Theory from the research on the economics of peasant farms:
- This will drive food prices up
- which will decrease the purchasing power of wages in other sectors
- but will probably drive wages up in those other sectors due to less competition for jobs
- which may decrease activity in those other sectors
- but either way it will provide more employment on the land
- which will encourage migration out of other sectors and back to agriculture and into the countryside (this would be true in the U.S., now, since rural areas are now so sparsely populated, whereas in the Old World the same dynamic would have checked the initial migration into industrial employment and encouraged people to stay on the land)
- BUT, it's possible we've reached a tipping point where we can no longer depend on ongoing industrial growth and need to move people back into the country to take up the surplus labor from the city
- ALSO, the farmer may not have to hire a bunch of laborers for harvest, because he will have the labor necessary on site to handle the harvest, as 4 acres of corn is not an overwhelming amount and sufficient labor can be kept employed the rest of the year at other tasks due to the diversity of on-farm operations; e.g. livestock, forestry, fiber, homestead activities (fixing the roof), etc.
So what would it mean to move people back into agriculture?
It might look like this:
Agriculture would need to become more labor intensive if more people were to be employed farming. To have stable employment on the land, you would need a diversified family farm-type model, otherwise you will need large labor inputs at particular times which means a large demand for migratory labor, which is problematic. A diversified family farm would likely result in better soil fertility and higher yields - along with more work but the work would be spread more evenly throughout the year. More farm income would be re-invested back into individual farms, which traditionally prevented capital accumulation, but chances are good that industry is well-enough developed at this point that capital would still exist for useful large-scale infrastructure projects, though on credit. Cooperatives could play a strong role in this if we'd rather keep creditors, the state, and large-scale capitalist agribusiness out.
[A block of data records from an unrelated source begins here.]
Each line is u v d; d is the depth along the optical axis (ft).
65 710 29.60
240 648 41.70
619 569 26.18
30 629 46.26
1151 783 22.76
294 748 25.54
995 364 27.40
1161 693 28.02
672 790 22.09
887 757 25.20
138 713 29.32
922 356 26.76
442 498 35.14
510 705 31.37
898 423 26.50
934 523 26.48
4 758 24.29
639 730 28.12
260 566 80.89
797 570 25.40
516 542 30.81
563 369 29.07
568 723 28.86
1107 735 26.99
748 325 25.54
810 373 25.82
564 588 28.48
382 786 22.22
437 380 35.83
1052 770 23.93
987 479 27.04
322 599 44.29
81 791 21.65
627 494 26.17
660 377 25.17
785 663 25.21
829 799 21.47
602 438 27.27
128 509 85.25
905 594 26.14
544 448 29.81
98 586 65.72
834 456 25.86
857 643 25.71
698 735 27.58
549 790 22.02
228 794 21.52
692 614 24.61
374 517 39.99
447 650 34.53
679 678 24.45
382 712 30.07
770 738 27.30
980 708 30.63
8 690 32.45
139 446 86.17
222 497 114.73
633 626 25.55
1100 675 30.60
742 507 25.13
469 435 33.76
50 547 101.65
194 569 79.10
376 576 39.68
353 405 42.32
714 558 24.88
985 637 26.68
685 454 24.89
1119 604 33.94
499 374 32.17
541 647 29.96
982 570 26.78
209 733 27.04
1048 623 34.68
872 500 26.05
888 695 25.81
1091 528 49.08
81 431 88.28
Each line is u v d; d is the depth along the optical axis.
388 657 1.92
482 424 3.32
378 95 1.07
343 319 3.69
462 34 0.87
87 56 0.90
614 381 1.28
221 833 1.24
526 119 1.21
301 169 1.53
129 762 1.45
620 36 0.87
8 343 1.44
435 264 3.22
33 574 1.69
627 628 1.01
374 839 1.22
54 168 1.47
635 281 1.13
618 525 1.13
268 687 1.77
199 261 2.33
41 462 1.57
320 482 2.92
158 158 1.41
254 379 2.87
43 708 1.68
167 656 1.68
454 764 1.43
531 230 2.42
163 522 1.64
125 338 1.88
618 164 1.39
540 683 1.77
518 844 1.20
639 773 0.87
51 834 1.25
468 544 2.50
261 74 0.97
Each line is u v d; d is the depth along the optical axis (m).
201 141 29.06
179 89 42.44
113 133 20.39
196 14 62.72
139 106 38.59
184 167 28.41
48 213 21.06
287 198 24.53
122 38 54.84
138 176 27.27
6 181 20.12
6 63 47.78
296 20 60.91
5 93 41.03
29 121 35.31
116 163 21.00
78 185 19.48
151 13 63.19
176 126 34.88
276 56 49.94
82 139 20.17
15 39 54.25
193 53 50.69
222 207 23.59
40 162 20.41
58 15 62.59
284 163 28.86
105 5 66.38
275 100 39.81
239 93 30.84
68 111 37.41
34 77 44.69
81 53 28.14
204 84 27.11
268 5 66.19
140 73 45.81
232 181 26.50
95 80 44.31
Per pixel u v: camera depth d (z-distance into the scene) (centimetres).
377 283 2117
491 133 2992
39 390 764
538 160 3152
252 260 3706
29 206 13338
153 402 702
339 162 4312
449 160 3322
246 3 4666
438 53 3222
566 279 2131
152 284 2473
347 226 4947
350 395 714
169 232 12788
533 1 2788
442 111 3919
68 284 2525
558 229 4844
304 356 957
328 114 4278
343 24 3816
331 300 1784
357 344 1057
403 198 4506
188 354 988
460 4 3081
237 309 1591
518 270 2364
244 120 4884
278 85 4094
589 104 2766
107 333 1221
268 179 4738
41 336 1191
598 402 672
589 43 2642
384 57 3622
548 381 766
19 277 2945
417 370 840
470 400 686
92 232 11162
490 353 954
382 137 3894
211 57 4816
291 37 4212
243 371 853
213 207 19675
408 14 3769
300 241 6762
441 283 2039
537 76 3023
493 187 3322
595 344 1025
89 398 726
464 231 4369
The price of food would go up but wages in all other sectors would also go up due to less labor competition in other sectors. This would be the inverse of the scenario Doreen Warriner demonstrates in her book. Probably the price of food would rise more than wages, so the proportion of income a family spent on food would increase. The consumer would be paying for farm biodiversity and soil conservation. Some of the additional costs of labor-intensive agriculture, however, would be defrayed by the fact that the farmer would also be providing for more of their own needs, due to the availability of their own labor during the down periods of the farm cycle. In other words, they would need less disposable income because they could be growing and making more of their own stuff, or via a cooperative enterprise (e.g., a community-owned biogas plant for transforming farm waste). A diversity of on-farm enterprises would also create economic resilience for individual farms.
Support for this theory from Warriner: In the scenario (c. 1939) where Western European tariffs were removed, Eastern European wheat would come in at half the cost (I assume the equilibrium would be reached for both at around 75% the pre-tariff cost)...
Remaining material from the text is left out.